Nothing but the lines from the one with "We restrict" through the end of the listing below should appear in your reply, each copied exactly.
*** Data in this exercise Section Begins ***
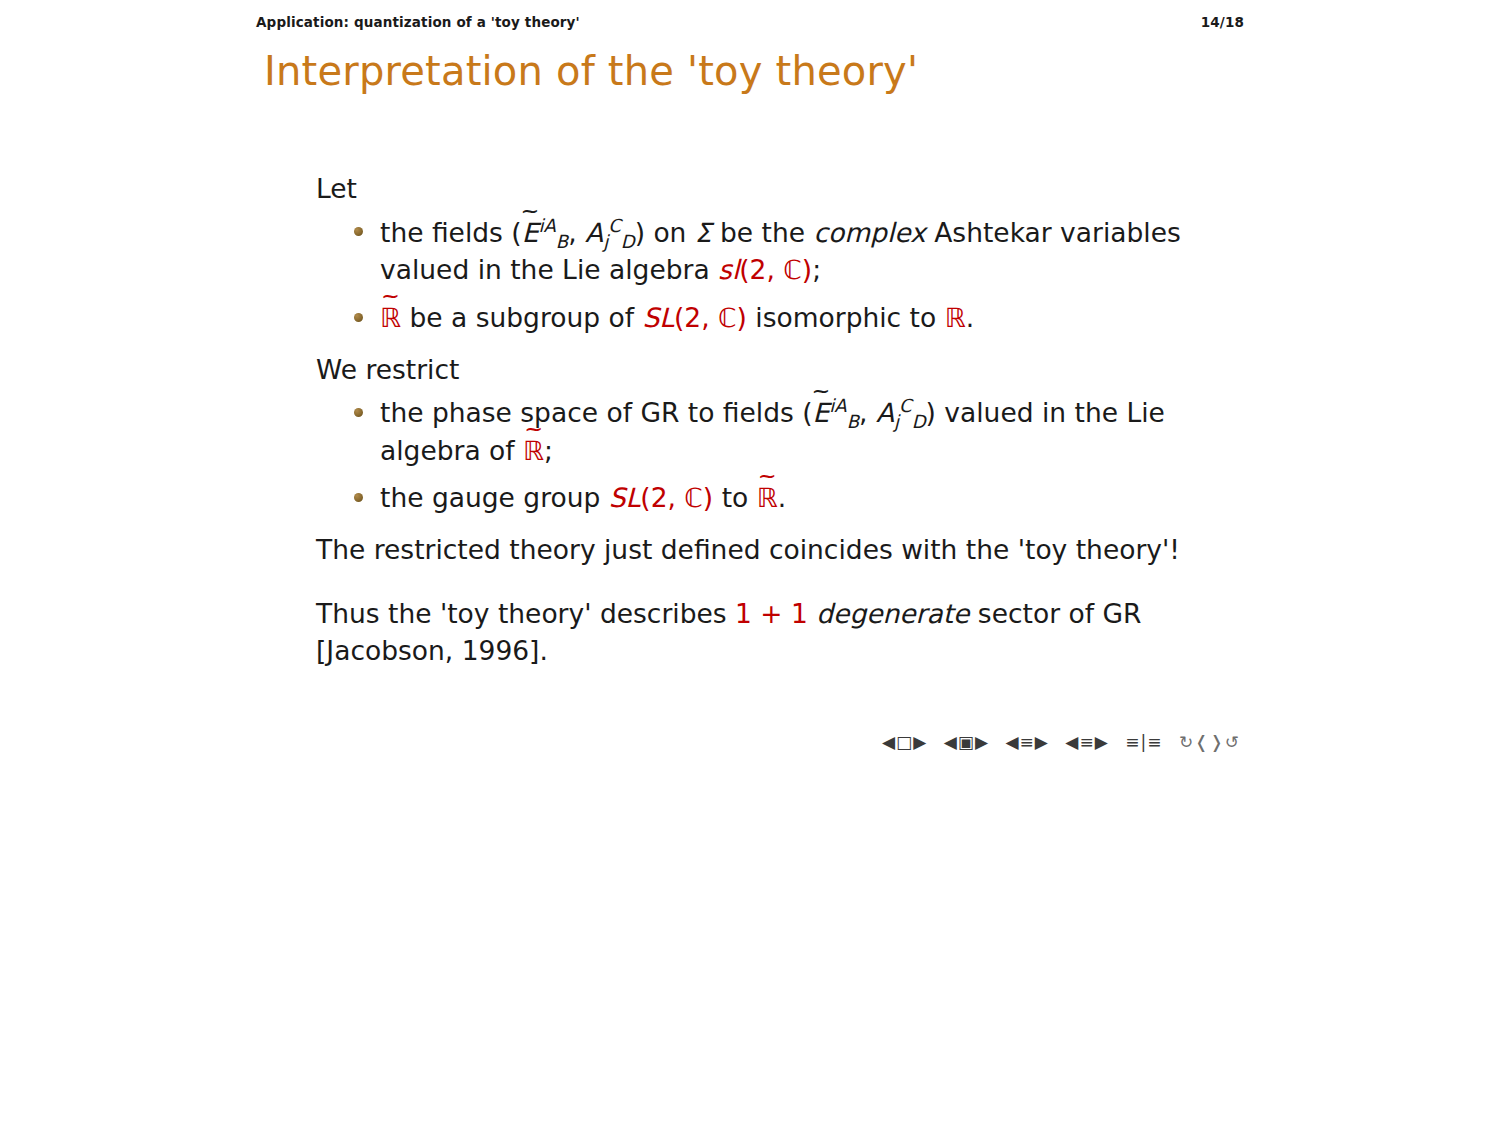Application: quantization of a 'toy theory' 14/18
Interpretation of the 'toy theory'
Let
the fields (~EiAB, AjCD) on Σ be the complex Ashtekar variables valued in the Lie algebra sl(2, ℂ);
~ℝ be a subgroup of SL(2, ℂ) isomorphic to ℝ.
We restrict
the phase space of GR to fields (~EiAB, AjCD) valued in the Lie algebra of ~ℝ;
the gauge group SL(2, ℂ) to ~ℝ.
The restricted theory just defined coincides with the 'toy theory'!
Thus the 'toy theory' describes 1 + 1 degenerate sector of GR [Jacobson, 1996].
◀□▶ ◀▣▶ ◀≡▶ ◀≡▶ ≡|≡ ↻❬❭↺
*** Data in this exercise Section Ends ***
* Output of the task
We restrict
the phase space of GR to fields (~EiAB, AjCD) valued in the Lie algebra of ~ℝ;
the gauge group SL(2, ℂ) to ~ℝ.
The restricted theory just defined coincides with the 'toy theory'!
Thus the 'toy theory' describes 1 + 1 degenerate sector of GR [Jacobson, 1996].
◀□▶ ◀▣▶ ◀≡▶ ◀≡▶ ≡|≡ ↻❬❭↺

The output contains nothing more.